Investor Columnist Richard Beddard is back on Games Workshop’s case after their latest financials. Come see what he has to say about the company in 2016.
Richard Beddard had a lot to say on Friday about GW’s latest financial report, and he made four BIG points about it in his latest weekly column.
His frustration starts as early as page one of their 2015 financials;
Source: Richard Beddard, Interactive Investor Aug 5th 2016
GW: 2016 vs 2015
Revenue: -1%
Operating Profit (pre exceptional items & royalties) -27%
Operating Profit +2%
Earnings per share: +10%
Sales Channel Reports:
Retail: -2%
Trade Sales: +0.001%
Mail-order (web store): -2%
Games Workshop opened 48 new stores and closed 13, lifting the total number by 10%, yet retail sales fell 1.3%
Beddard’s Four Points:
Poor explanations
The firm is committed to returning cash it doesn’t need for investment to shareholders
Ignoring threats
The core customers are modellers who may never play the game.

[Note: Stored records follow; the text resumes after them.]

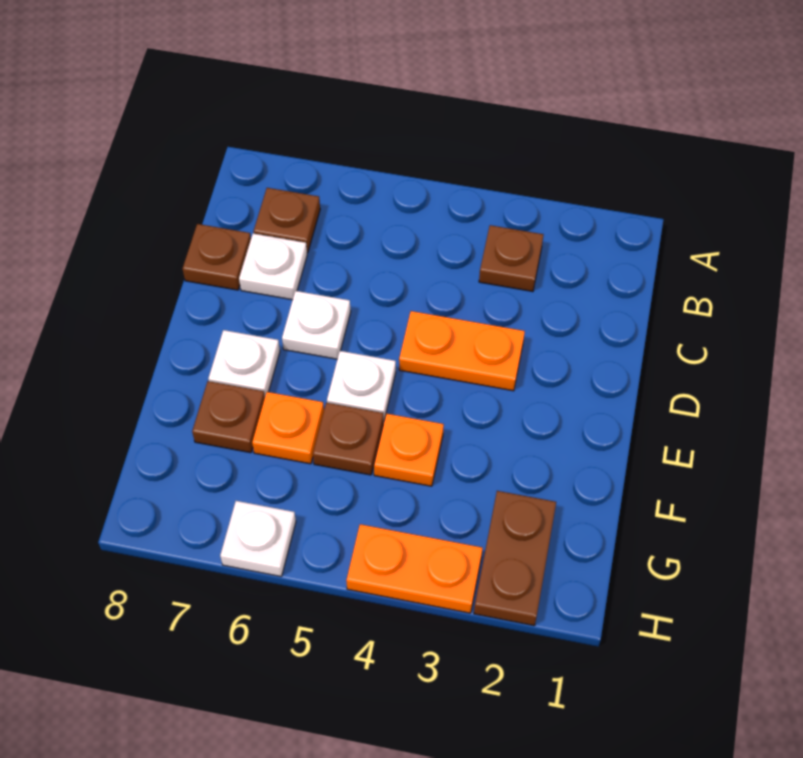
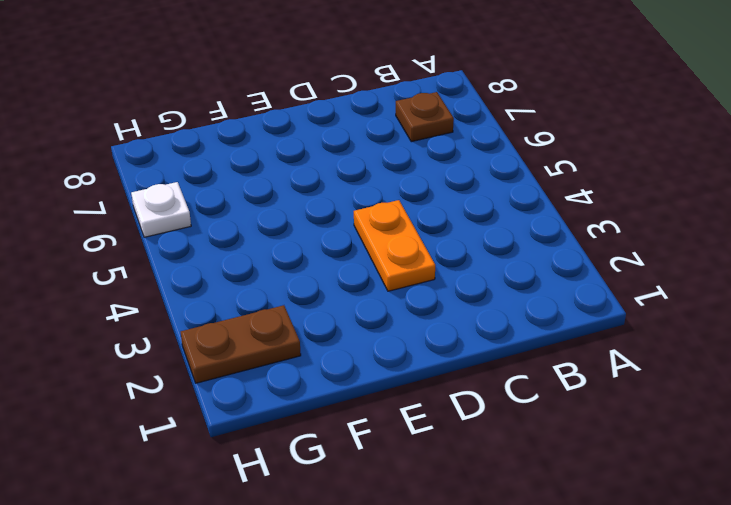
none -> brown plate B3 level 1
none -> white plate C7 level 1
none -> brown plate C8 level 1

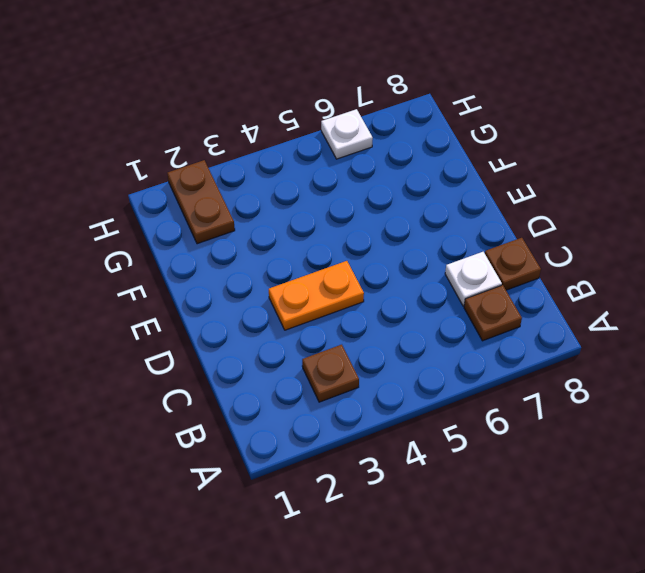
none -> white plate D6 level 1
none -> white plate E5 level 1
none -> white plate E7 level 1

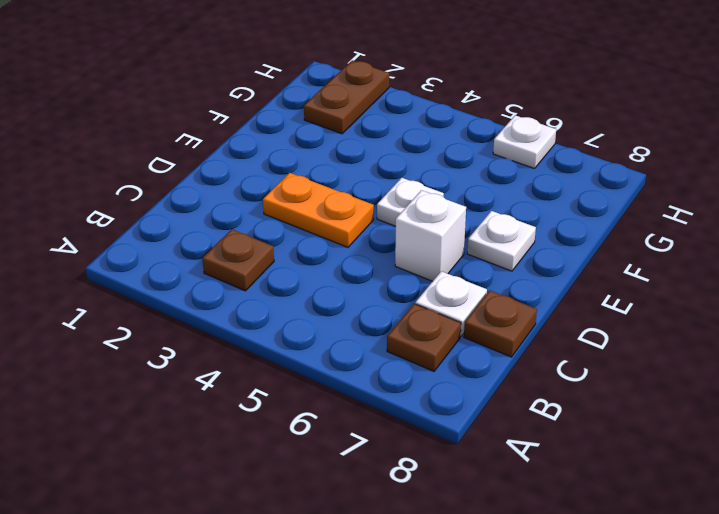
white brick D6 level 1 -> white plate D6 level 1
none -> orange plate F4 level 1
none -> brown plate F5 level 1
none -> orange plate F6 level 1

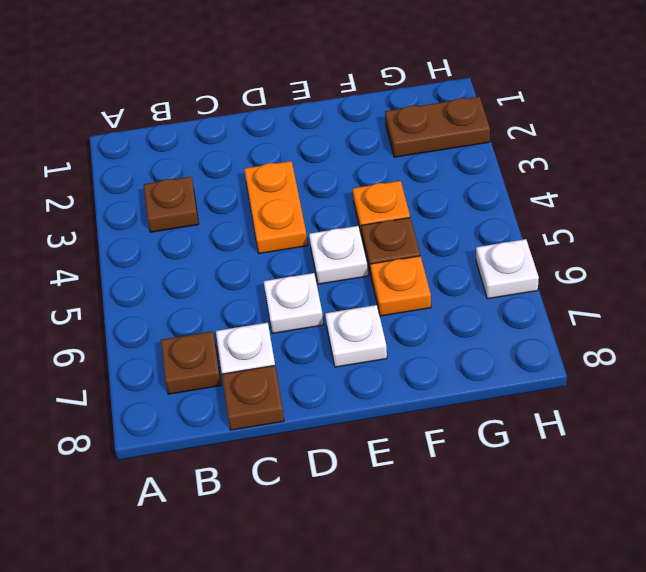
none -> brown plate F7 level 1
none -> orange plate H3:H4 level 1

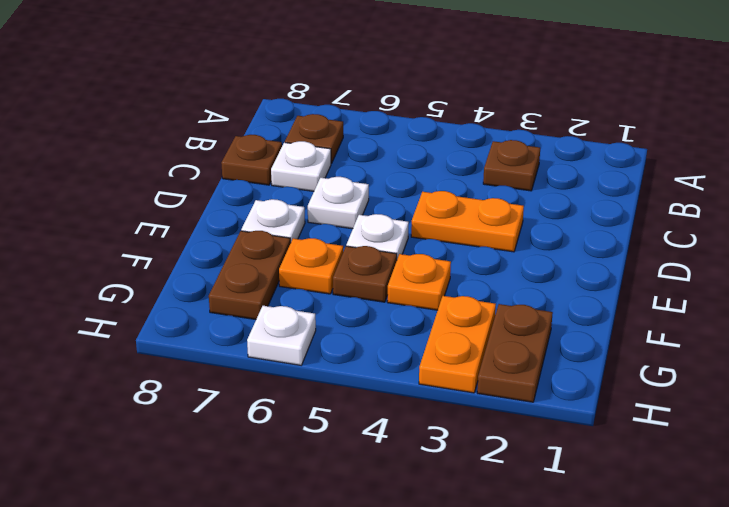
brown plate F7:G7 level 1 -> brown plate F7 level 1
orange plate G3:H3 level 1 -> orange plate H3:H4 level 1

But I’m not confident about Games Workshop and the reason isn’t, specifically, one of the putative challenges put up by naysayers over the years: (It is the following?):
- the emergence of competing model and game designers,
- videogames,
- the availability of counterfeit models on the Internet,
- or the possibility that in future modellers might print their own miniatures using 3D printers.
Tom Kirby
(Tom Kirby) Is he worth it?
The report gives the impression of a company run ruthlessly from the top down.
Kirby may be worth it – the annual report doesn’t divulge what he does – but his defence of the board is symptomatic of Games Workshop’s communications with stakeholders.

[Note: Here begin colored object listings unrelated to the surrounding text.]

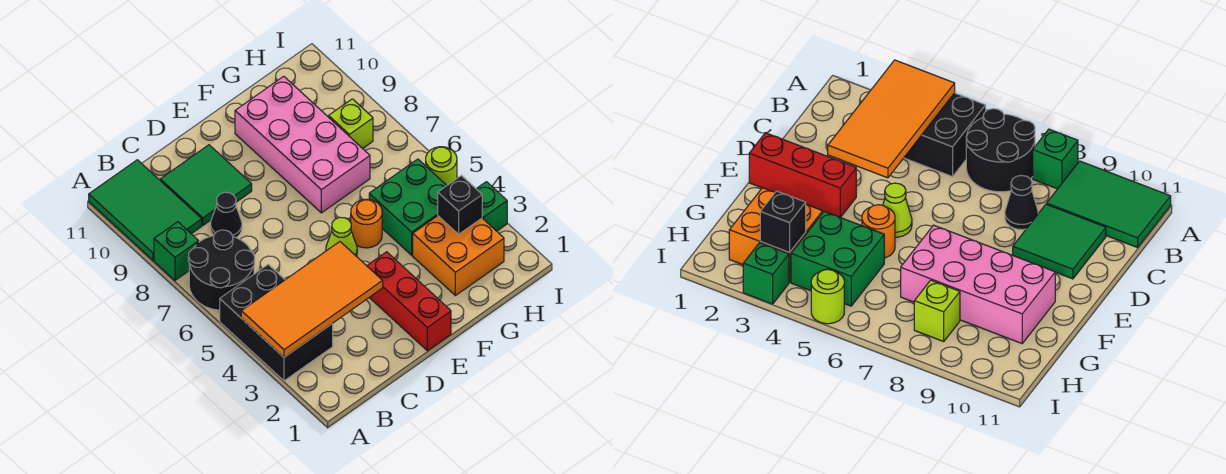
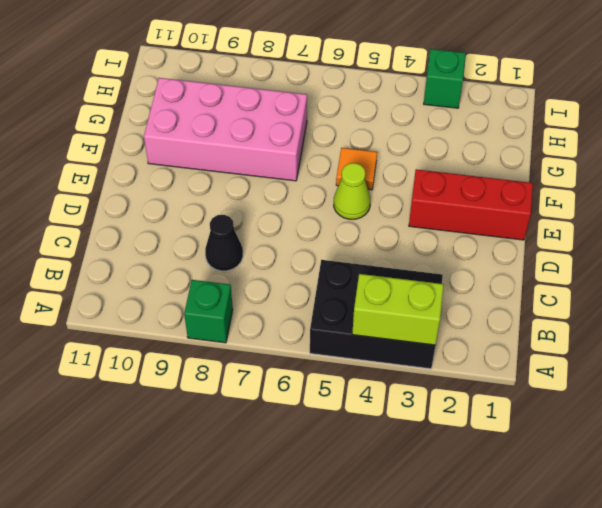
lime brick A3:A4 level 2 -> orange tile A3:D4 level 2
orange tile F5 level 1 -> orange round brick F5 level 1
none -> black round brick A6:B7 level 1
none -> green tile A9:B11 level 1
none -> green tile C9:D10 level 1

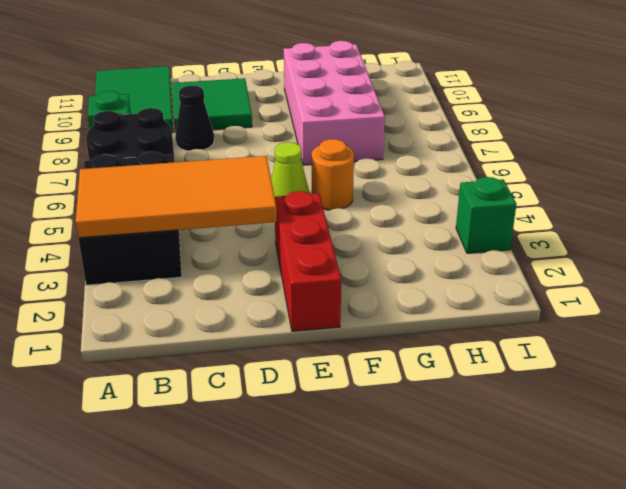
none -> orange brick G2:H3 level 1
none -> green brick G4:H5 level 1
none -> lime brick H8 level 1

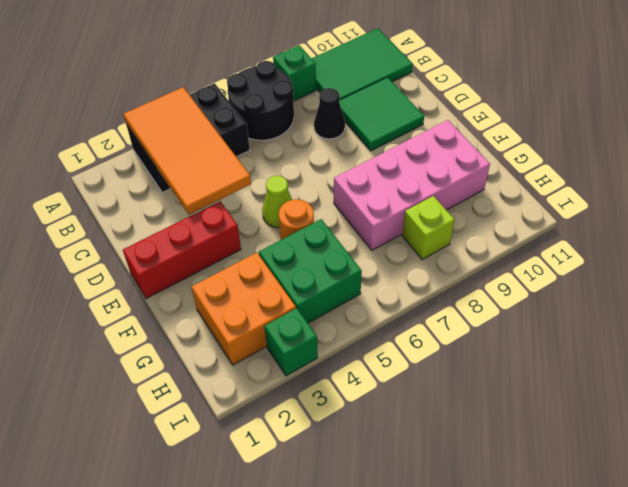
none -> lime round brick I5 level 1
none -> black brick H3 level 2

Source of extreme frustration
This is the source of my extreme frustration: 2016 was a relatively bad year for the core business, yet Games Workshop is healthy. A share price of just under 490p values the enterprise at just over £200 million, or 13 times adjusted profit (including royalties).
So basically to sum up his whole article Beddard states:
Instinct, though, tells me not to trust the board, not because it’s knowingly dishonest, but because unknowingly it believes its own hyperbole and only really listens to compliant customers, shareholders, and employees.
If it’s on the wrong track, the board’s stubborn insularity is likely to keep it there.
Well after that, how do you as a hobbyist think this conclusion sounds based on what you know of events of the past year? Is Games Workshop moving forward, on the wrong track, or perhaps both?